Re: BIG files & file systems

Hans Reiser (reiser@namesys.com)
Fri, 02 Aug 2002 19:10:30 +0400


There are a number of interfaces that need expansion in 2.5. Telldir
and seekdir would be much better if they took as argument some
filesystem specific opaque cookie (e.g. filename). Using a byte offset
to reference a directory entry that was found with a filename is an
implementation specific artifact that obviously only works for a
ufs/s5fs/ext2 type of filesystem, and is just wrong.

4 billion files is not enough to store the government's XML databases in.

Hans

Steve Lord wrote:

>On Fri, 2002-08-02 at 08:56, Jan Harkes wrote:
>
>
>>I was simply assuming that any filesystem that is using iget5 and
>>doesn't use the simpler iget helper has some reason why it cannot find
>>an inode given just the 32-bit ino_t.
>>
>>
>
>In XFS's case (remember, the iget5 code is based on XFS changes) it is
>more a matter of the code to read the inode sometimes needing to pass
>other info down to the read_inode part of the filesystem, so we want to
>do that internally. XFS can have 64 bit inode numbers, but you need more
>than 1 Tbyte in an fs to get that big (inode numbers are a disk
>address). We also have code which keeps them in the bottom 1 Tbyte
>which is turned on by default on Linux.
>
>
>
>>This is definitely true for Coda, we have 96-bit file identifiers.

Excerpted records
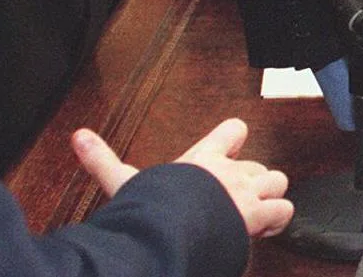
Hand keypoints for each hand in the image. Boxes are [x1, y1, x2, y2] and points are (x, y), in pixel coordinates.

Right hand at [73, 119, 292, 237]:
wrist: (170, 232)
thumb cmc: (151, 207)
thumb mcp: (124, 183)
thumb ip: (102, 161)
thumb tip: (77, 136)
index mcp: (204, 158)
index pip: (233, 130)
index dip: (235, 142)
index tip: (228, 156)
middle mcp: (231, 171)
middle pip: (259, 164)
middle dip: (253, 184)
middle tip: (234, 205)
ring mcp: (248, 192)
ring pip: (278, 182)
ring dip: (270, 199)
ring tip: (253, 216)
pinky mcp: (260, 215)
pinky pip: (284, 209)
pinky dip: (277, 221)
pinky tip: (263, 230)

What to work on
[a] In the message about big files and file systems, how many bits long are Coda's file identifiers?
[b] Return the portion of the message about big files and file systems from "Re: BIG files" up to and including "is just wrong.", copied word for word.

List of answers
[a] Coda's file identifiers are 96 bits long.

[b]
Re: BIG files & file systems

Hans Reiser (reiser@namesys.com)
Fri, 02 Aug 2002 19:10:30 +0400


There are a number of interfaces that need expansion in 2.5. Telldir
and seekdir would be much better if they took as argument some
filesystem specific opaque cookie (e.g. filename). Using a byte offset
to reference a directory entry that was found with a filename is an
implementation specific artifact that obviously only works for a
ufs/s5fs/ext2 type of filesystem, and is just wrong.